6年生5月のSAPIXマンスリーの論説文は、大西寿男さんの『校正のこころ』でした。大西寿男さんは著名な校正者で、NHK「プロフェッショナル 仕事の流儀」でも紹介されています。大学の講義テキストにも使われ、小学生にはハイレベルの内容です。
筆者は、校正は単なる間違いさがしではなく、誤解されるリスクを抑え、言葉に(読者に届く)力を与えるもの、と説きます。丁寧な説明はあるものの、マネジメント、エンパワメント、ベクトルなど、小学生に馴染みのないカタカナ語が並びます。概念がつかみづらいため、正解率が50%と低くなったのでしょう。

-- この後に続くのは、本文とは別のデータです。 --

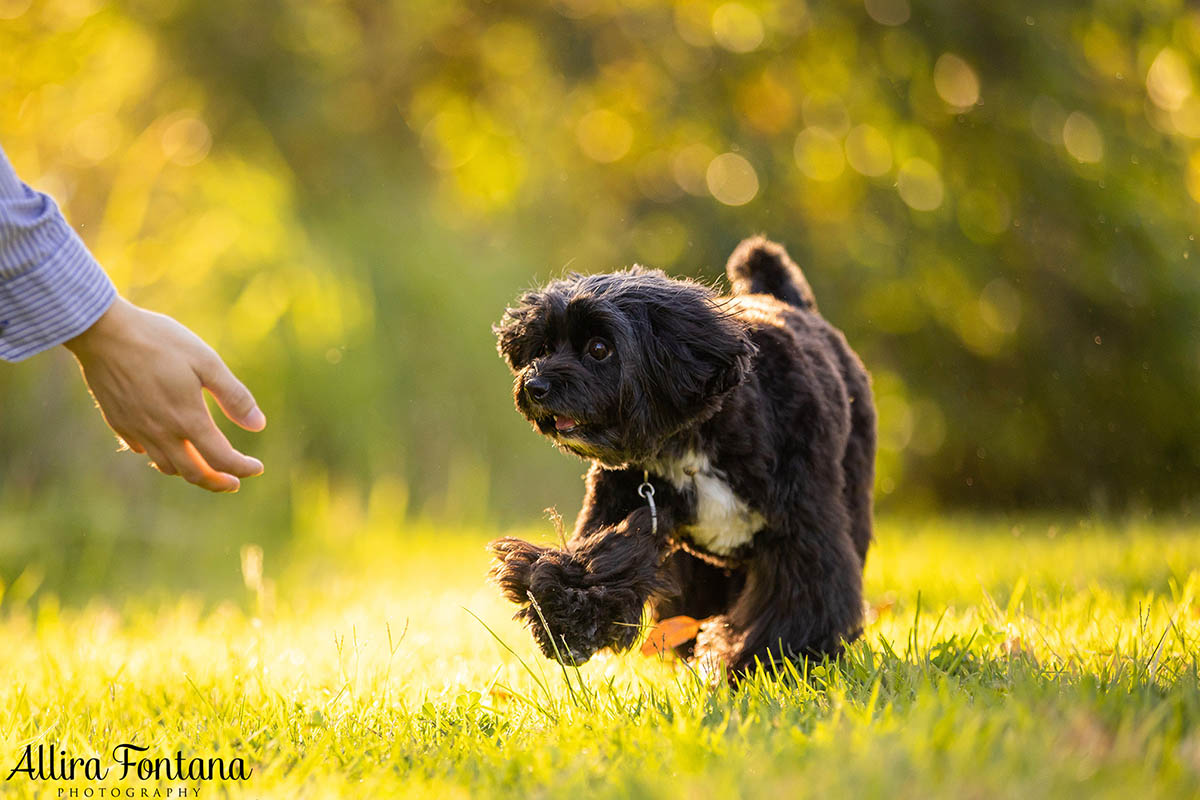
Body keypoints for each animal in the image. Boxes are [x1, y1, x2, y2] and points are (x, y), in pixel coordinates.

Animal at [487, 237, 873, 676]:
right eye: (545, 346)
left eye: (599, 349)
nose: (535, 385)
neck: (693, 438)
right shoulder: (623, 501)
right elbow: (598, 559)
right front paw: (568, 615)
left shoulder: (801, 529)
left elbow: (800, 600)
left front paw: (766, 661)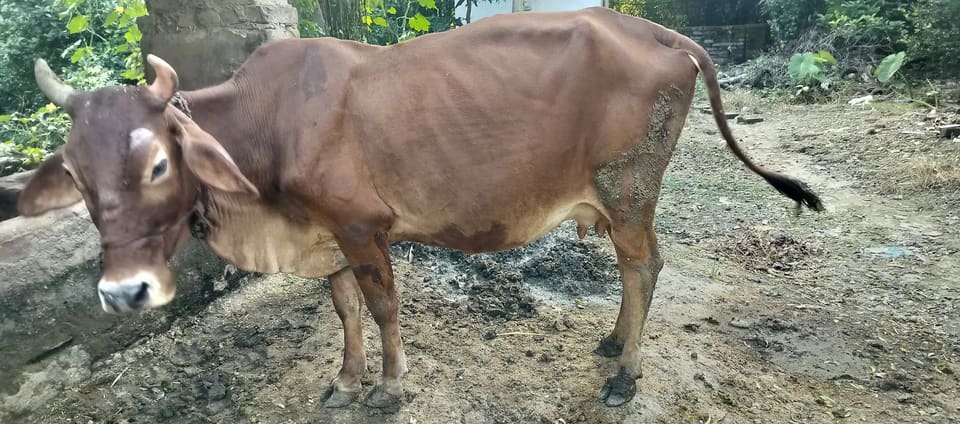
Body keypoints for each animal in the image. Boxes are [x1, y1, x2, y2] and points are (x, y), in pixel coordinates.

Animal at [17, 7, 823, 409]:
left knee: (645, 268)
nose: (124, 293)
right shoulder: (324, 236)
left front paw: (388, 387)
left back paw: (626, 374)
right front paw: (346, 381)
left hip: (629, 190)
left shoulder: (361, 227)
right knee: (637, 273)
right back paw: (612, 345)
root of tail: (662, 31)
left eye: (158, 162)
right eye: (77, 178)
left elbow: (381, 309)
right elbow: (343, 309)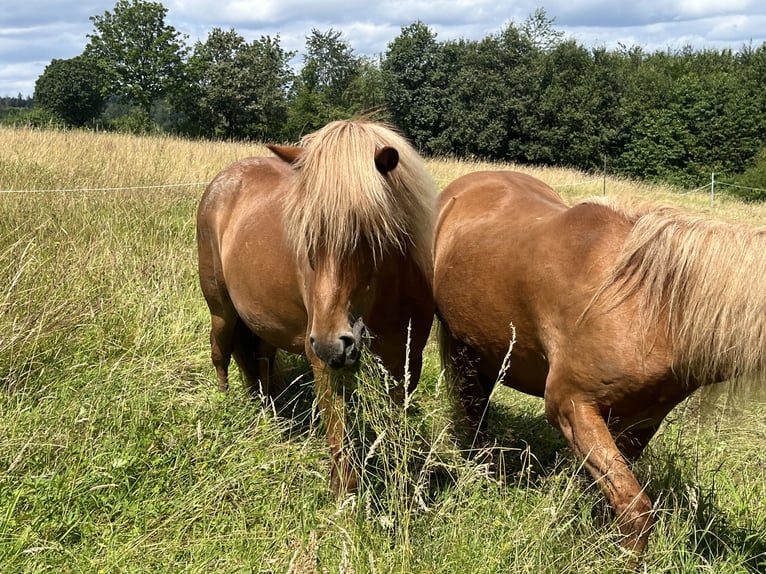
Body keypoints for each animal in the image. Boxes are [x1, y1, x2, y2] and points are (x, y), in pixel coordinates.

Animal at [196, 119, 436, 495]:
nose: (330, 343)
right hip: (222, 311)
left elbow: (395, 426)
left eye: (370, 235)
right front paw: (345, 494)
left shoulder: (405, 362)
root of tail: (224, 180)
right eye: (306, 235)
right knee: (220, 352)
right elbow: (339, 430)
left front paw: (400, 483)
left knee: (262, 358)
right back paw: (224, 406)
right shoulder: (326, 363)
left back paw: (268, 408)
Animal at [433, 170, 766, 554]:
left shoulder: (639, 423)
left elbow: (606, 494)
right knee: (473, 409)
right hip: (462, 350)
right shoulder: (571, 407)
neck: (647, 305)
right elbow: (635, 509)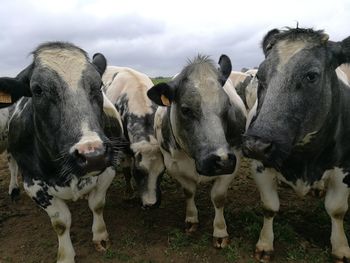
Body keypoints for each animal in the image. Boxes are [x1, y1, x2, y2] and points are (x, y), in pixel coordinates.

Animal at [0, 42, 124, 263]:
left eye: (98, 85)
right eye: (37, 90)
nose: (92, 154)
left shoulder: (108, 169)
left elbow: (97, 204)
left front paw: (100, 237)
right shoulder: (32, 183)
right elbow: (61, 222)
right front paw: (66, 255)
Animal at [102, 67, 165, 209]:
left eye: (162, 172)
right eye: (139, 171)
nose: (151, 204)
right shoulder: (123, 146)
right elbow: (126, 170)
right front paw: (129, 194)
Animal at [146, 54, 247, 249]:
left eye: (227, 106)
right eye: (186, 109)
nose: (221, 160)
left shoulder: (234, 160)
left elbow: (218, 197)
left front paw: (220, 231)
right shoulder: (173, 166)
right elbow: (189, 192)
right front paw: (191, 219)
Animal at [243, 27, 350, 262]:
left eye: (311, 75)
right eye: (259, 76)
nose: (257, 144)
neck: (304, 158)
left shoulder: (345, 170)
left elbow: (337, 210)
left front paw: (340, 248)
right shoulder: (259, 166)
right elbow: (269, 207)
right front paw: (265, 244)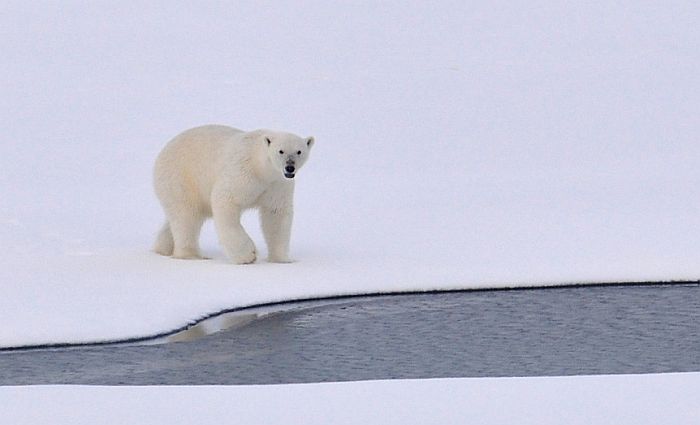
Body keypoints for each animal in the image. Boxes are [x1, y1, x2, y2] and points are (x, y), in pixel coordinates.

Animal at [157, 123, 318, 262]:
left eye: (299, 151)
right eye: (281, 151)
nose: (290, 167)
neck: (260, 168)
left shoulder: (277, 184)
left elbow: (276, 214)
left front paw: (282, 259)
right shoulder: (242, 172)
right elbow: (225, 199)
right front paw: (248, 255)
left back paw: (162, 248)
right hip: (181, 178)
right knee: (186, 216)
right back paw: (191, 255)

具体と抽象が繰り返される本文では、筆者の主張が詰まった「抽象」と、その証拠を説明する「具体」を意識しなければなりません。記述問題は、抽象に含まれる「比喩」を「直接表現」に言い換えるものでした。60字の字数指定に合わせて内容を膨らませる「上位層向け」の問題です。
選択肢問題には、最近流行りの「抽象から具体を導く」ものがありました。これも、抽象に含まれる比喩を理解できないと、ひっかけの罠にはまります。具体と抽象を行き来する思考は、論理的思考力の中核であり、将来の大学受験やビジネスの現場で、最も有効な武器となるでしょう。